Convert the stretch from the line containing "The document lists, after" through the end of the rows into a Markdown table with the columns Number and Text, giving each line its row number and omitting blank lines and pictures.

RECORDED INFORMATION:

● ● ● ● ●

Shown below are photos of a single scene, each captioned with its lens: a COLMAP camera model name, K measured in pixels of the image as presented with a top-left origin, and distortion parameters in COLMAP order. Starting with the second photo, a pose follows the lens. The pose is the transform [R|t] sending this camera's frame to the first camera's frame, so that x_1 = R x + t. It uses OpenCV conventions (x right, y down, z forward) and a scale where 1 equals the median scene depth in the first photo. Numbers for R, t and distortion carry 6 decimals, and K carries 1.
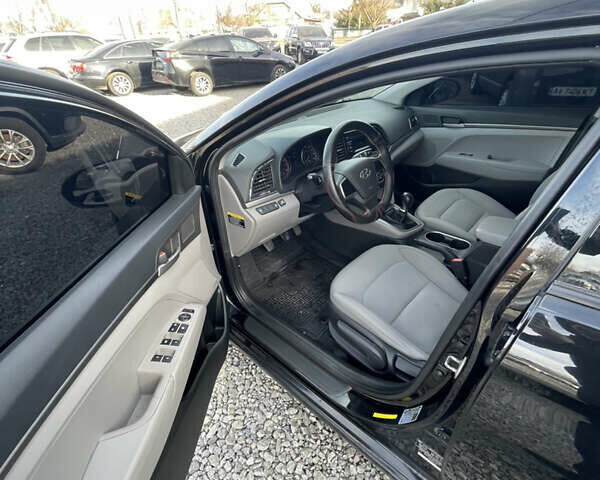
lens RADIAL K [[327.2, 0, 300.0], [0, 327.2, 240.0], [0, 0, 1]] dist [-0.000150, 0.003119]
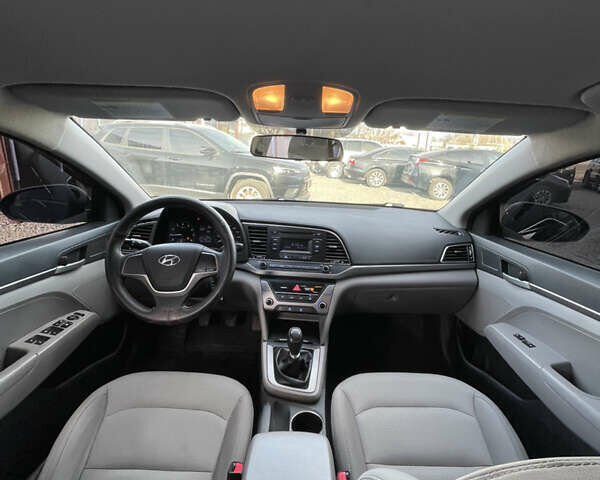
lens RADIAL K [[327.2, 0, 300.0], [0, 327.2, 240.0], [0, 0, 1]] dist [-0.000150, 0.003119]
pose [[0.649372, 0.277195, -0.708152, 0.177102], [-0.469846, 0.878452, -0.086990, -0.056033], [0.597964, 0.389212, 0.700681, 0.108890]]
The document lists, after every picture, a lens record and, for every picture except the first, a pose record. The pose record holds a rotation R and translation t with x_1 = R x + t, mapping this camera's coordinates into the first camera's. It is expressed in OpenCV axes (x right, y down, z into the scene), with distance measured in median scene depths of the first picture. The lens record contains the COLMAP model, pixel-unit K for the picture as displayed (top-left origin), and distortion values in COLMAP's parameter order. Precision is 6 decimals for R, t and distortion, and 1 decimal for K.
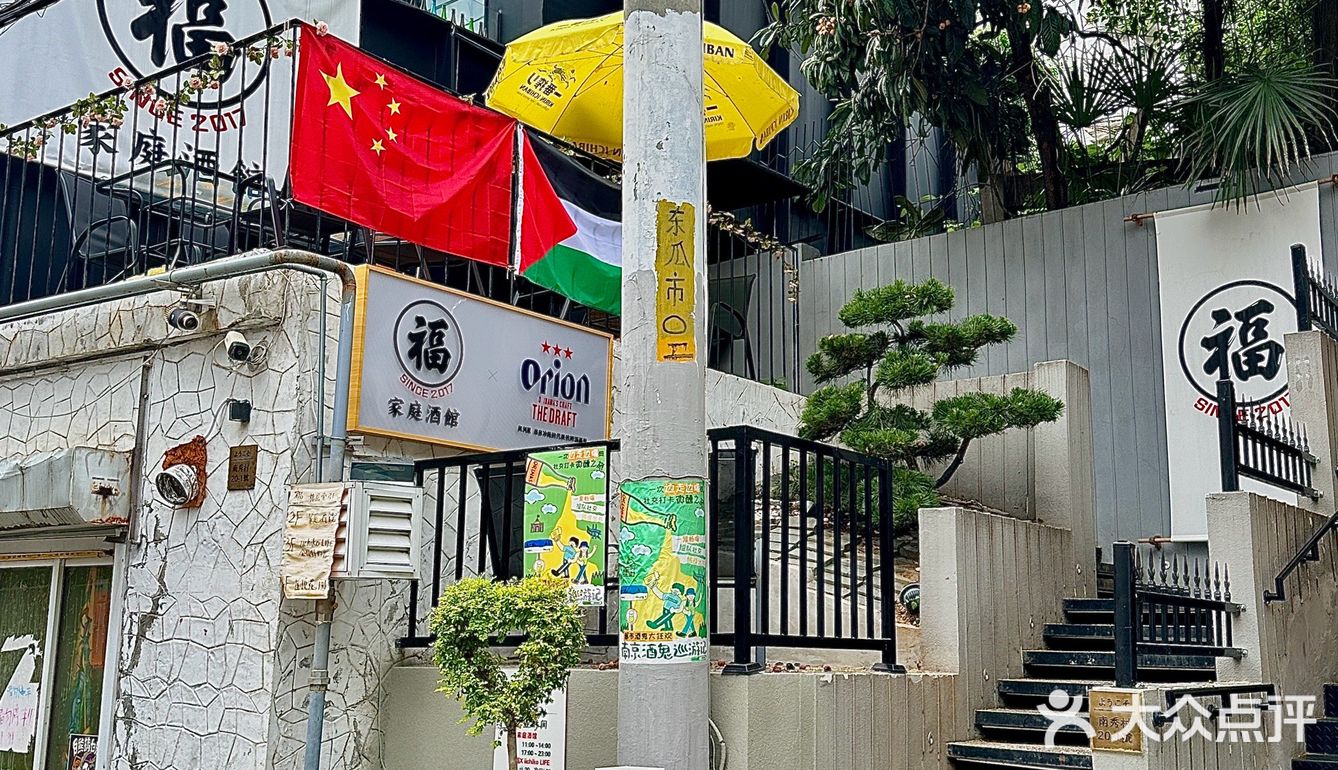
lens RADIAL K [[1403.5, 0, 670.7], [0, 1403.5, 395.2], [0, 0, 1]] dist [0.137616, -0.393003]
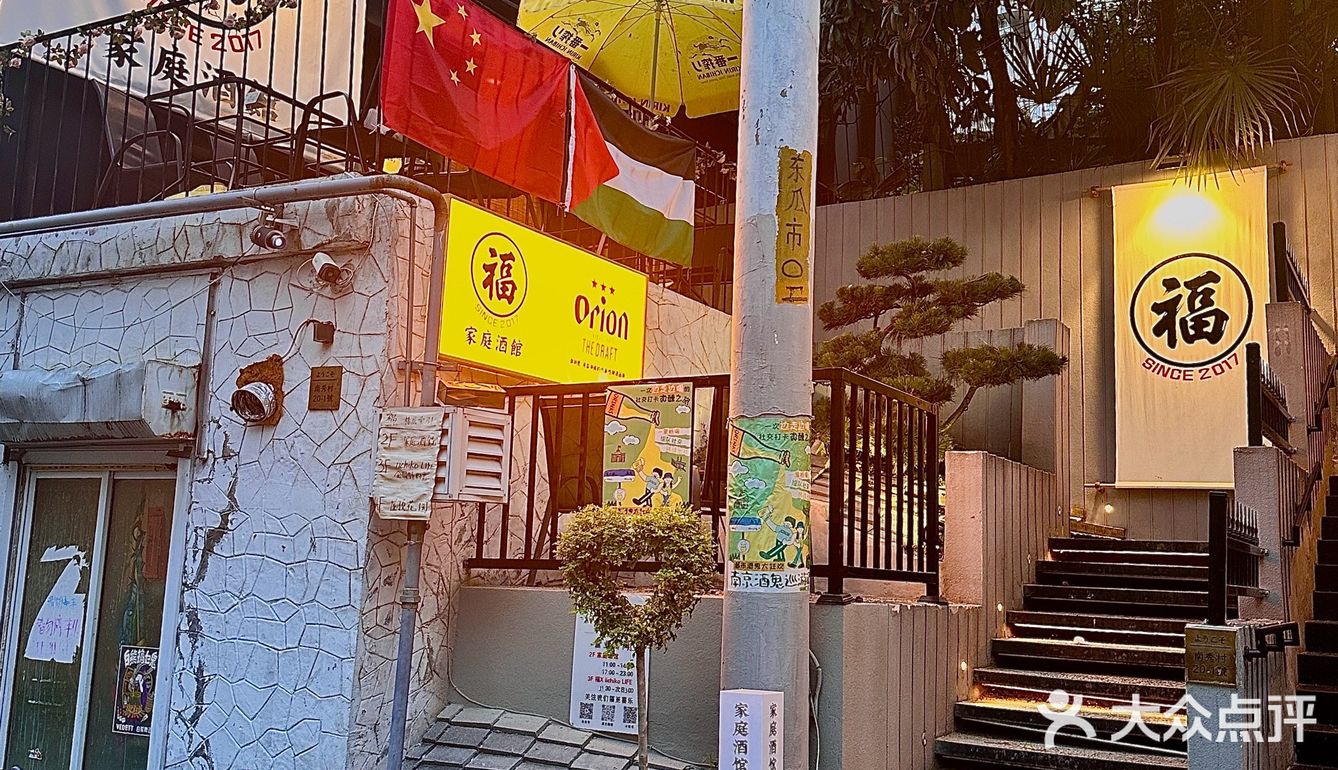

● ● ● ● ●

SOLUTION TO THE EXERCISE:
| Number | Text |
|---|---|
| 1 | The document lists, after every picture, a lens record and, for every picture except the first, a pose record. The pose record holds a rotation R and translation t with x_1 = R x + t, mapping this camera's coordinates into the first camera's. It is expressed in OpenCV axes (x right, y down, z into the scene), with distance measured in median scene depths of the first picture. The lens record contains the COLMAP model, pixel-unit K for the picture as displayed (top-left origin), and distortion values in COLMAP's parameter order. Precision is 6 decimals for R, t and distortion, and 1 decimal for K. |
| 2 | lens RADIAL K [[1403.5, 0, 670.7], [0, 1403.5, 395.2], [0, 0, 1]] dist [0.137616, -0.393003] |